We need you to collaborate with us to create a just, healthy, happy world :
o    come join us
o    be our lay associates
o    in our urban/ rural boardings/ institutions take up studies, teach music, dance, conduct games
o    visit our children/ works
o    share your ideas, expertise with us
o    share your contacts of Corporates for Corporate Social Responsibility.


Following Jesus, the Daughters of the Cross, seek to be bearers of the Good News of God’s Love, Hope and to co create with God for life in all it fullness (John 10:10).

Sr. Venita Fernandes is the Provincial of the Daughters of the Cross, Bombay Province



Sr. Udaya fc

Today more than ever, we have begun to value life. This awareness has been greatly created in the Covid- 19 scenario, when all of us experienced uncertainty about ourselves and our families and friends. We were not sure about our own safety and health, let alone that of others. During the second wave of Covid -19, we began to appreciate life very deeply as there was not sufficient oxygen available to save the affected lives and there was fear all around about the fate of our loved ones and ourselves. We have heard about the pain and suffering of many patients and those who have died due to the oxygen shortage. 
I remember our Lord’s words. “I have come so that you may have life … life to the full.” John 10:10. Jesus respected life and he worked towards fullness of life. He was not a silent spectator but spoke for justice and dignity for which he was crucified. The main source of my strength is my faith formation from a very tender young age of 4 yrs. Today, I realise my call as a life promoter. Only after joining the Congregation of the daughters of the Cross, I was able to have clarity in my call to be a religious sister and how I was going to serve the Lord and His people. 
From the start of my apostolic mission, I was placed in some of our Institutions and schools like St. Catherine’s Home, St. Joseph’s Home, and St. Joseph’s High school, Bandra. This gave me a sensitive exposure to the pains and struggles of the
abandoned and orphaned children. I was also able to accompany and help many young girls and women who were faced with major social problems. I have also shared in the joys of placing babies in their adoptive homes as well as supporting  young girls and women in their families or even in marriage. 
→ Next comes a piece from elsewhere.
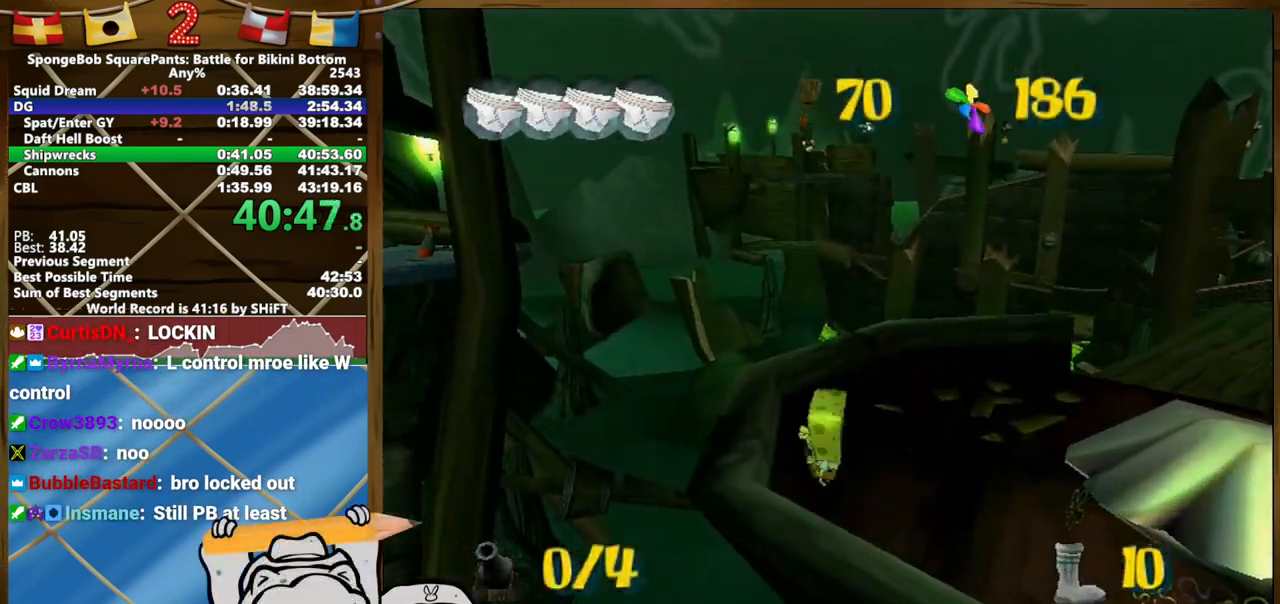
Gameplay with a controller (Xbox layout); each line is a JSON object with the inputs held at the frame after it. "button_events" lists button changes between this image and that frame as [ms after this image, input, new state], when the widget could be followed in between (sticks are given only as held states). Not read: B L3 R1 R3 START.
{"buttons": [], "left_stick": "down", "right_stick": "center"}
I consider it a great blessing to have reached out to the neglected and marginalized people both in the rural and tribal area of Manor and Mahad. I have gained much from their simple life style. I was able to understand their life struggles and other difficulties of their daily life. There was so much inner satisfaction to see the women and the girls are being empowered in that region. There were ample opportunities to gain much knowledge, experience and above all, for an attitudinal change within myself. I have realized that we have the responsibility to reach out to the ones who are most in need, lift them, and help them to find meaning in their lives. We are there to empower them to face the challenges of life and society.

Today I recall the love with which Jesus called me to be a religious. I have experienced His presence in these last 53 years of my life as a daughter of the Cross-God has walked with me especially while I faced new challenges in my life and work. Often, He has revealed His presence in the most difficult situations in my life, giving me courage and strength. Jesus has helped me to bring the good news to the poor, give dignity and respect to all especially to those who have lost it in their lives. I can truly say that I have seen and experienced the real meaning of empowerment in the people whom I served-thus leading them to live a life to the fullest.

In spite of all the struggles of Covid -19 God is asking us to trust in Him. He is with us. Let us listen to His voice; “Do not be afraid … I am with you.” Yes, Jesus is with us. Let us trust in Him and place all our anxieties in Him and pray for the healing of our world.  

Sr. Udaya fc is a member of the congregation of the Daughters of the Cross. She is currently the superintendent of St. Catherine’s Home for children at Andheri West, Mumbai. Sister has worked with socially deprived, neglected and abused children for almost forty-five years in the urban as well as in the rural areas. She has also been working for in-country and inter-country adoption for several years.